The emphasis on excellent quality of raw materials and their original tastes, the seasonal region adapted cooking, the ethnic cooking that came in as a storm to restaurant kitchens, and habitual change of diners nutrition, enabled the development of recipes that do not require accommodations of any kind to laws of Kosher food.

There seems to be some considerate reduction and even avoidance from use of Kosher substitutes such as vegetated cream and margarine.
There is an increase of use of Ethnic style cuisine, which its raw elements and way of cooking, suits the Kosher cuisine immensely.

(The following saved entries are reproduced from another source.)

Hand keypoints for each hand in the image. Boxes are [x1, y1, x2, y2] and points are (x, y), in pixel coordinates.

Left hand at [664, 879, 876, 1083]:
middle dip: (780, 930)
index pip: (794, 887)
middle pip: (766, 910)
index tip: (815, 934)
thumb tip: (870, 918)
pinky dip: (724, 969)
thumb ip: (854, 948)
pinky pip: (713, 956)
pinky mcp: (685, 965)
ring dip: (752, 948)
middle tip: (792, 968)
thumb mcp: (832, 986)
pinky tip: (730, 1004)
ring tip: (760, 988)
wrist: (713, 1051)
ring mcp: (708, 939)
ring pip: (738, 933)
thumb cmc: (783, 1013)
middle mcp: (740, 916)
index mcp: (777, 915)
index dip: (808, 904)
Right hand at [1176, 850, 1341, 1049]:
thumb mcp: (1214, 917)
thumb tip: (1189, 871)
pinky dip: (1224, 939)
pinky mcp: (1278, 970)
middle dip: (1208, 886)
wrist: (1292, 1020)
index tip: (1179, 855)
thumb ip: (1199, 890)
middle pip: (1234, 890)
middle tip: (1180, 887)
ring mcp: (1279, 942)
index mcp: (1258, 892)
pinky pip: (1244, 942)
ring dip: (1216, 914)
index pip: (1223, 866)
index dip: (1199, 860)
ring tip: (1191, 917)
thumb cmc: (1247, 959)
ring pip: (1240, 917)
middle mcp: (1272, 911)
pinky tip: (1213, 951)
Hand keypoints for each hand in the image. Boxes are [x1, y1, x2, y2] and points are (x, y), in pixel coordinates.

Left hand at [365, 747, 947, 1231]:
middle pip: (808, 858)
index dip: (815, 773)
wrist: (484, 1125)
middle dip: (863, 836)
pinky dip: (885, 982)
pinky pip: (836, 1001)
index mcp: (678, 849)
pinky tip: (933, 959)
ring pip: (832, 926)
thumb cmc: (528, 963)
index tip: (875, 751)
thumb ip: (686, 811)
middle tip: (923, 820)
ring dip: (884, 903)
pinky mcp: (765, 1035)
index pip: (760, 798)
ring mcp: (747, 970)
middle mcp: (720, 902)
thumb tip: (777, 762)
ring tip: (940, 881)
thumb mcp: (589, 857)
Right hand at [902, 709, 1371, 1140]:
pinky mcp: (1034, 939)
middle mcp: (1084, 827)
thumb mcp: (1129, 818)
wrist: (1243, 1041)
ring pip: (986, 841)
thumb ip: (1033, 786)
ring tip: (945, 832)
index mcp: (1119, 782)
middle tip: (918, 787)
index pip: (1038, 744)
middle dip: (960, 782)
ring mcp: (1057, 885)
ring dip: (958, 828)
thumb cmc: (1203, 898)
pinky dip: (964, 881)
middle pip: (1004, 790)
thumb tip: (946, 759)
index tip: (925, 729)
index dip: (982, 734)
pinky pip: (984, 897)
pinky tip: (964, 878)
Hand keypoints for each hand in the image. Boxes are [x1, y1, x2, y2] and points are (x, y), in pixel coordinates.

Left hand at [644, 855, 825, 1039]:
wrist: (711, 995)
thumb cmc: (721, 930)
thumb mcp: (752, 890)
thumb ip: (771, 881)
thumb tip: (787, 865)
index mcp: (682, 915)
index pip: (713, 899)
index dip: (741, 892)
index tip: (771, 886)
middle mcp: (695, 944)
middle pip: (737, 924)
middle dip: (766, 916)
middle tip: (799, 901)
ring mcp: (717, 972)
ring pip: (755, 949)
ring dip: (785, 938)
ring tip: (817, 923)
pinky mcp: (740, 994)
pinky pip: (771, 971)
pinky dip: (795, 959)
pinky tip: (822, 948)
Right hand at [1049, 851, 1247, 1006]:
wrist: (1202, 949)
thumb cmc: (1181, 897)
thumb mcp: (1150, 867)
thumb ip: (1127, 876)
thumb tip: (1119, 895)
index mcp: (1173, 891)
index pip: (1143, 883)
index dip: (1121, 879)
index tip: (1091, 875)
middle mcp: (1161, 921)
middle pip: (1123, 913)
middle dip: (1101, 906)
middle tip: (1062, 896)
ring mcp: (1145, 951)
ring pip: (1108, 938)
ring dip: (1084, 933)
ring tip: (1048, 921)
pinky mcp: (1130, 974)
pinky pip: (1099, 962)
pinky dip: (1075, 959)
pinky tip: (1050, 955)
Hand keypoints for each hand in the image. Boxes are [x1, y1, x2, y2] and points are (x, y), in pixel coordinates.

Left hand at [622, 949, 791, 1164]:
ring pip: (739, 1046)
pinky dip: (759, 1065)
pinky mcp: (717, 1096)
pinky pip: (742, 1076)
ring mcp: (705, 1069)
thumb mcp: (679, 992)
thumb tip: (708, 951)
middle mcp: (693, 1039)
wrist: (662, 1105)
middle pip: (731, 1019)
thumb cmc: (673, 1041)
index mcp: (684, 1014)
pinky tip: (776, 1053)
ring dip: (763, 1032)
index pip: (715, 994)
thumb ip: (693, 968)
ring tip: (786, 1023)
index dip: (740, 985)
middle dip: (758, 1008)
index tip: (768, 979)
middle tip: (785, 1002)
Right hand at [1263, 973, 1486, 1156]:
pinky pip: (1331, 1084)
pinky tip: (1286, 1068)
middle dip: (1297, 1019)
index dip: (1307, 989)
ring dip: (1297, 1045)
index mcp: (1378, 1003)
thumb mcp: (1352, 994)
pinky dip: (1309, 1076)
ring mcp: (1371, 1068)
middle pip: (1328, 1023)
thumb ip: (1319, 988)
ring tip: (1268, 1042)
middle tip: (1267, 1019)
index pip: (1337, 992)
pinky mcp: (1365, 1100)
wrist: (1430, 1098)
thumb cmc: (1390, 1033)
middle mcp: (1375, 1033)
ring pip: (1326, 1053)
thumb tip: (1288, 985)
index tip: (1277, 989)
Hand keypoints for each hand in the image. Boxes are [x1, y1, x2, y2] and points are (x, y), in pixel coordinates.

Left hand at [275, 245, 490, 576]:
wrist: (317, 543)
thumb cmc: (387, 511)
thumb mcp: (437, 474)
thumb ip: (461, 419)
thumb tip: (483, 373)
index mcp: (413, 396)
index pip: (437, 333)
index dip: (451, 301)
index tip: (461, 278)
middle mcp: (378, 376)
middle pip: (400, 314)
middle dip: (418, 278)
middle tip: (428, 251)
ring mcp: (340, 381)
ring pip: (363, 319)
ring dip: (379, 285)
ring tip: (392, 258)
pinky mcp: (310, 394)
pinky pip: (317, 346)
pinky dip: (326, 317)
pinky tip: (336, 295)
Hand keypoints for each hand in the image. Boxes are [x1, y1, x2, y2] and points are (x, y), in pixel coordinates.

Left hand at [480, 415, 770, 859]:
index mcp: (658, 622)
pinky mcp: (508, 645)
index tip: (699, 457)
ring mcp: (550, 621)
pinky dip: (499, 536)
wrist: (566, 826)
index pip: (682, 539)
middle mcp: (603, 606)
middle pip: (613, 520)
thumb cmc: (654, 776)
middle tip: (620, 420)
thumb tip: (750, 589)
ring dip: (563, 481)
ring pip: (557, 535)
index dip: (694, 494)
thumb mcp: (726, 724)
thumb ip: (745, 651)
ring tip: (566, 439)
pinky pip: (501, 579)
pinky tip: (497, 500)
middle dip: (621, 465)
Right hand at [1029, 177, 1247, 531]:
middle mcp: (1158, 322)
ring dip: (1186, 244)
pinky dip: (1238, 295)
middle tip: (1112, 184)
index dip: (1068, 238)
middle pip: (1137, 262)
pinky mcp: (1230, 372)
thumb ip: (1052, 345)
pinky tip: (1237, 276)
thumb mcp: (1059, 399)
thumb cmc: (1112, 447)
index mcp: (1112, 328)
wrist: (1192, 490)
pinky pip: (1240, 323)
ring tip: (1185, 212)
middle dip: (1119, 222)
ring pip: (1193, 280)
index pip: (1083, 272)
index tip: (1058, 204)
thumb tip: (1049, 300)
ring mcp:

Ingredients such as Coconut Milk, Soy, Tofu, Sweet Chilly and more, alongside dishes such as Sushi, Noodles, Curry dishes and their likes, originated from Asian cuisine, and were successfully dissolved into Kosher menus.
Olive oil tool the place of butter, and deserts based on fresh fruit and local ingredients, received their place of honor.

All these take place in my culinary creation.
I'm thrilled to be part of the ever more evolving modern Israeli cuisine, uniquely combining the old and new, the locally and globally.